In the data below, locate each line with the word "chosen" and list it.

#### Data section

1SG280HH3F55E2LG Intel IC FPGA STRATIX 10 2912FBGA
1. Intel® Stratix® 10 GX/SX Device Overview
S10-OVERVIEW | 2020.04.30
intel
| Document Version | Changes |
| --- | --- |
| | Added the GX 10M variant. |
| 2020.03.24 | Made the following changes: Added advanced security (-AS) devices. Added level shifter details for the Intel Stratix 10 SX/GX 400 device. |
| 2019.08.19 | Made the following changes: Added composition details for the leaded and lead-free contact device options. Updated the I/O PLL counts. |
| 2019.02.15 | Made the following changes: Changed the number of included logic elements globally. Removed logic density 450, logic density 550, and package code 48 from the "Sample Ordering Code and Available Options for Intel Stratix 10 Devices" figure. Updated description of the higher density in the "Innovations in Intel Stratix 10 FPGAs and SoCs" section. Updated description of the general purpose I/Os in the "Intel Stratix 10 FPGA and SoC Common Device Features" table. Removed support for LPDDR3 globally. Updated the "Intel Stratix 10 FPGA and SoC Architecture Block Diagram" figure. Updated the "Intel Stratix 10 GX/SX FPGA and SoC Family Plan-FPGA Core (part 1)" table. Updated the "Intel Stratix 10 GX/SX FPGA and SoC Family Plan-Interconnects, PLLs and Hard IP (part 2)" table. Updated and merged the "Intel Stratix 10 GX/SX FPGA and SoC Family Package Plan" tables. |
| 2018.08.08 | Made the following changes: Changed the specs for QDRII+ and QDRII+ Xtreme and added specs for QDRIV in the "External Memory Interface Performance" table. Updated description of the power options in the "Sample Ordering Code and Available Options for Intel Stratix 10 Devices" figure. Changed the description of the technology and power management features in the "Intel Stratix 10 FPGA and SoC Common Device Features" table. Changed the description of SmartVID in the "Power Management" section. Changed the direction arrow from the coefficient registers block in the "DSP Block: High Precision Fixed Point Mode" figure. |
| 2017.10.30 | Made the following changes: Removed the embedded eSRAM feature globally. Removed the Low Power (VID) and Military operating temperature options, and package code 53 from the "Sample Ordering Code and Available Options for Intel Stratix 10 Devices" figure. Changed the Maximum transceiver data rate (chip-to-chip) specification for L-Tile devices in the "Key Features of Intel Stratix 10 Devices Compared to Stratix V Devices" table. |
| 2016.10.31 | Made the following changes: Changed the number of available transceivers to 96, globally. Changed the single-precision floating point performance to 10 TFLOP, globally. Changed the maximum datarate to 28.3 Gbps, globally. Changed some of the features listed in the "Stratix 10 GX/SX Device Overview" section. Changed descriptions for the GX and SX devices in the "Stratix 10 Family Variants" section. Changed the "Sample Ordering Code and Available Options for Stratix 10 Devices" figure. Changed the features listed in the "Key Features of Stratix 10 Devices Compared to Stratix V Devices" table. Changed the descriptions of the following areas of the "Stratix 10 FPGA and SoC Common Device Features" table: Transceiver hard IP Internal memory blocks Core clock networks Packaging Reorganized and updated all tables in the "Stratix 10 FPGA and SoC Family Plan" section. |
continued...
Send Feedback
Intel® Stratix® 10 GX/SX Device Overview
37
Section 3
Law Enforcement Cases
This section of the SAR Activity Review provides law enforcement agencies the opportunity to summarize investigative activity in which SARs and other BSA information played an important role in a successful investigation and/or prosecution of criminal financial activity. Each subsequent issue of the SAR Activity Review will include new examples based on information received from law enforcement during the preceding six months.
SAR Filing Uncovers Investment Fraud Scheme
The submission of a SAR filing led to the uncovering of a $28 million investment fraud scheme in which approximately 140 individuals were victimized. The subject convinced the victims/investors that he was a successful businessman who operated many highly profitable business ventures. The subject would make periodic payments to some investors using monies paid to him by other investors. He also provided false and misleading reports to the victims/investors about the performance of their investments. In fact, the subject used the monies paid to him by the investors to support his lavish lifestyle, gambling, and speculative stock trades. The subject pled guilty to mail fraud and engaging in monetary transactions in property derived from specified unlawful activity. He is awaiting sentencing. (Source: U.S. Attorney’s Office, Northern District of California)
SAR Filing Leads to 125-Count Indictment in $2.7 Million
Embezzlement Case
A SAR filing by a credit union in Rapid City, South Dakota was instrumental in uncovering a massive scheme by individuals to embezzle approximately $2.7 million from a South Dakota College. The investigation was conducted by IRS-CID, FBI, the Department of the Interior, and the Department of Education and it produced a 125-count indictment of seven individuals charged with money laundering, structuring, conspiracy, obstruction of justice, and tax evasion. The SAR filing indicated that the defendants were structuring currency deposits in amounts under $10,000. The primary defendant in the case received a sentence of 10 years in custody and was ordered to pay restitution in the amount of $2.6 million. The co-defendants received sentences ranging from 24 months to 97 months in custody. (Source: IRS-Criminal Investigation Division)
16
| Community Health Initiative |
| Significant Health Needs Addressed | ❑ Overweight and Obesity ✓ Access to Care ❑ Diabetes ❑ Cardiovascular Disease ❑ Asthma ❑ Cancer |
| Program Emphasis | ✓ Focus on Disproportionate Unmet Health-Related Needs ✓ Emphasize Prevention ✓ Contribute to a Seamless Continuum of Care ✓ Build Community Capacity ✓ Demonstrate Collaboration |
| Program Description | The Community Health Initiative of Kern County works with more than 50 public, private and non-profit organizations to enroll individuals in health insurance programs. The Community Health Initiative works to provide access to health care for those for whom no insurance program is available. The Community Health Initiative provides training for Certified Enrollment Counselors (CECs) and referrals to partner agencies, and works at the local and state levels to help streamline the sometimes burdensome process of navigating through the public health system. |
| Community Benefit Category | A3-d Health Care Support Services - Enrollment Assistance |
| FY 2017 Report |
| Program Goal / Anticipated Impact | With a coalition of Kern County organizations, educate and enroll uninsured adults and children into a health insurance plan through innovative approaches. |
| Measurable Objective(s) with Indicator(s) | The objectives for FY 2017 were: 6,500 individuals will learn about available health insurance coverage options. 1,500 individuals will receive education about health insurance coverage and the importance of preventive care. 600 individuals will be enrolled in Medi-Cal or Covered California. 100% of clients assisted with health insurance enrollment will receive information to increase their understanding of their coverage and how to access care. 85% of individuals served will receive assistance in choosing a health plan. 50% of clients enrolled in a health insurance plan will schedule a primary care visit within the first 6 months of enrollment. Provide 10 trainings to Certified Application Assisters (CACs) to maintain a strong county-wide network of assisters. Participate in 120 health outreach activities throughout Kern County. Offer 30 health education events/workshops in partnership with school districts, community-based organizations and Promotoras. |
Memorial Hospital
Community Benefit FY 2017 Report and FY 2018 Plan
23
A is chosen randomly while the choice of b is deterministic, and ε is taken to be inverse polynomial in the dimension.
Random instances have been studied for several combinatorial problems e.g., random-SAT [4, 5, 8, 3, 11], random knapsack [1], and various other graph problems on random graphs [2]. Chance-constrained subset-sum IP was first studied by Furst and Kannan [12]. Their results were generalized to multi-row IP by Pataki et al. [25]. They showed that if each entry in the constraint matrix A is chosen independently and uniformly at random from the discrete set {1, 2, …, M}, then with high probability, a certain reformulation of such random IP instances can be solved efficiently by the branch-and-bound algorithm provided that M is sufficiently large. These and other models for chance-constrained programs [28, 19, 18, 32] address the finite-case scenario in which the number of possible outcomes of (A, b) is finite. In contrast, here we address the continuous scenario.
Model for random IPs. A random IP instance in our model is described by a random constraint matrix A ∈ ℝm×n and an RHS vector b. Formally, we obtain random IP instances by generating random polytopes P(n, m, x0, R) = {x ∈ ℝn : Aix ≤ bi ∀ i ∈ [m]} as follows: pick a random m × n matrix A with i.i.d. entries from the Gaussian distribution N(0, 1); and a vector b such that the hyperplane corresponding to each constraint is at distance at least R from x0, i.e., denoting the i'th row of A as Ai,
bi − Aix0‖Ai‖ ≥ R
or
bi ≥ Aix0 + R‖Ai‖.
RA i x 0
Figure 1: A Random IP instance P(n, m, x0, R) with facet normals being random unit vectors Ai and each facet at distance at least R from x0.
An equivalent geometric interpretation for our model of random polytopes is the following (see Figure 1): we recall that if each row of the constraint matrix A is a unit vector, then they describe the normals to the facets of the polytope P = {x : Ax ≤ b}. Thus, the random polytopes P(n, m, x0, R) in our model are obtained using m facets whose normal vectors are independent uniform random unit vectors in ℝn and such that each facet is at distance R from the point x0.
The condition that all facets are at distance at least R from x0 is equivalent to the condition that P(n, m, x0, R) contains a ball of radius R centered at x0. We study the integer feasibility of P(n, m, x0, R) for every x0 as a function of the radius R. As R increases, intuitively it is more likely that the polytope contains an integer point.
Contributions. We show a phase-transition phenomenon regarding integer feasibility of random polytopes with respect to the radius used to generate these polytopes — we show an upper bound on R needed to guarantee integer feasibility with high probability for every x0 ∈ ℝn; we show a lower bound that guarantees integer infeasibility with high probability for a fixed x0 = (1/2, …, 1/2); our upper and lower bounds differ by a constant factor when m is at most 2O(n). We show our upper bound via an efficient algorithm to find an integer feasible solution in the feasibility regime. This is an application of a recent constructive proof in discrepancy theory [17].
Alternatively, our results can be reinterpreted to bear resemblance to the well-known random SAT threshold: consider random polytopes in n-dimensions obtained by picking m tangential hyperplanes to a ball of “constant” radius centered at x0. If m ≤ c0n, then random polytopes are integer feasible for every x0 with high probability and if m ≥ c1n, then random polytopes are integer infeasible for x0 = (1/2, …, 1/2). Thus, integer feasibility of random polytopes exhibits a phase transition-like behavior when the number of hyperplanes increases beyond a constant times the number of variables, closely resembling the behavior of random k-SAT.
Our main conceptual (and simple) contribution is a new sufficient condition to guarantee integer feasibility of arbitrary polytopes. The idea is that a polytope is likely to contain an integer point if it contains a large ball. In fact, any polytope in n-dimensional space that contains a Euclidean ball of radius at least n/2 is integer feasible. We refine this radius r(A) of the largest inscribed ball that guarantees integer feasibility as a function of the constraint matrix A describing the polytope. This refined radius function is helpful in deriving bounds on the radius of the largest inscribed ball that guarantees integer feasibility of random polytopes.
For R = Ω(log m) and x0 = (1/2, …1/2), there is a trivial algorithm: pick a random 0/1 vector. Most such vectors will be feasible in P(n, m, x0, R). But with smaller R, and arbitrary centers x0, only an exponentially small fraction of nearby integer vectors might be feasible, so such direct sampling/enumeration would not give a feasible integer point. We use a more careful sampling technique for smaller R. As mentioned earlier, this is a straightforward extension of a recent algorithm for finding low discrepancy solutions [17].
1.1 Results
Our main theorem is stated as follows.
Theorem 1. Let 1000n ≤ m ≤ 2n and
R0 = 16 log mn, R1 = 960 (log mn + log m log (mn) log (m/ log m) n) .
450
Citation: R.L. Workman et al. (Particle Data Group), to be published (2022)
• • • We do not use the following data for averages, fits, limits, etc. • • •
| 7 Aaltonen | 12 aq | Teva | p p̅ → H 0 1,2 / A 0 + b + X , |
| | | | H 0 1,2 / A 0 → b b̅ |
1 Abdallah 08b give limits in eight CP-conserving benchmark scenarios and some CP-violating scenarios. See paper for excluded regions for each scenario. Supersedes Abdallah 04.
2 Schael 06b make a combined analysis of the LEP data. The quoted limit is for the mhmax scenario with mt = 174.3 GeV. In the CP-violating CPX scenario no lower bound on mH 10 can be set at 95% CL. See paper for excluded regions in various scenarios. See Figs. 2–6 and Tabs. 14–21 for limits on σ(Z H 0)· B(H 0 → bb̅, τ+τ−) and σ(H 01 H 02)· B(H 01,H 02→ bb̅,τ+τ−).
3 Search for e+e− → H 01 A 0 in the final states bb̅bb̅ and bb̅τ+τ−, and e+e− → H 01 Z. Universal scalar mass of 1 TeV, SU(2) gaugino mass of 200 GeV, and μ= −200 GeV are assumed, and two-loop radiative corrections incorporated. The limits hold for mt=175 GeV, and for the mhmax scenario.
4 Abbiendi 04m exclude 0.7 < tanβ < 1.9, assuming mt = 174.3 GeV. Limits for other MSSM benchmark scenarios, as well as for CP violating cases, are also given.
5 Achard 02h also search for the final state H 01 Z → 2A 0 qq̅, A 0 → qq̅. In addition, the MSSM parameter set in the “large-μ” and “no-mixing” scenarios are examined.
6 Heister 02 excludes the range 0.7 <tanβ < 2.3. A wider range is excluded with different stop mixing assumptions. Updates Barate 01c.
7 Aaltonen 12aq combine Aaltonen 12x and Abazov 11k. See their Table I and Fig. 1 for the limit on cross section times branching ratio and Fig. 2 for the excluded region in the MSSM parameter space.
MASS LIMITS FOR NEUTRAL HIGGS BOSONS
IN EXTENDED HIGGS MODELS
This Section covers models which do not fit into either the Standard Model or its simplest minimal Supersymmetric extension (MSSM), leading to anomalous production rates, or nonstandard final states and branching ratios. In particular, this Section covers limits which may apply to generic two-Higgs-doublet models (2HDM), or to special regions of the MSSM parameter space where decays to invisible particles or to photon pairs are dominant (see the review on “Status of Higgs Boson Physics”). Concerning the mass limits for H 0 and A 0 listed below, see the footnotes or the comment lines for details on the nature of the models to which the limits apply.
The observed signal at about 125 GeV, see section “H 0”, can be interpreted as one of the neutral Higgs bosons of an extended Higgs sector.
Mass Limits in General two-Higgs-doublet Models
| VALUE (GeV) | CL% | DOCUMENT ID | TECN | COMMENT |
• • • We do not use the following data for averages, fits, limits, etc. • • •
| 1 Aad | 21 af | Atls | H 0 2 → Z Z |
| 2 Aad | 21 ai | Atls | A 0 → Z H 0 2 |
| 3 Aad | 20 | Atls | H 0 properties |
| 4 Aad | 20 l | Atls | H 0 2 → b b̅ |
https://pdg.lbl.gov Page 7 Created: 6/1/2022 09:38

########

- [Task response]
A is chosen randomly while the choice of b is deterministic, and ε is taken to be inverse polynomial in the dimension.
Random instances have been studied for several combinatorial problems e.g., random-SAT [4, 5, 8, 3, 11], random knapsack [1], and various other graph problems on random graphs [2]. Chance-constrained subset-sum IP was first studied by Furst and Kannan [12]. Their results were generalized to multi-row IP by Pataki et al. [25]. They showed that if each entry in the constraint matrix A is chosen independently and uniformly at random from the discrete set {1, 2, …, M}, then with high probability, a certain reformulation of such random IP instances can be solved efficiently by the branch-and-bound algorithm provided that M is sufficiently large. These and other models for chance-constrained programs [28, 19, 18, 32] address the finite-case scenario in which the number of possible outcomes of (A, b) is finite. In contrast, here we address the continuous scenario.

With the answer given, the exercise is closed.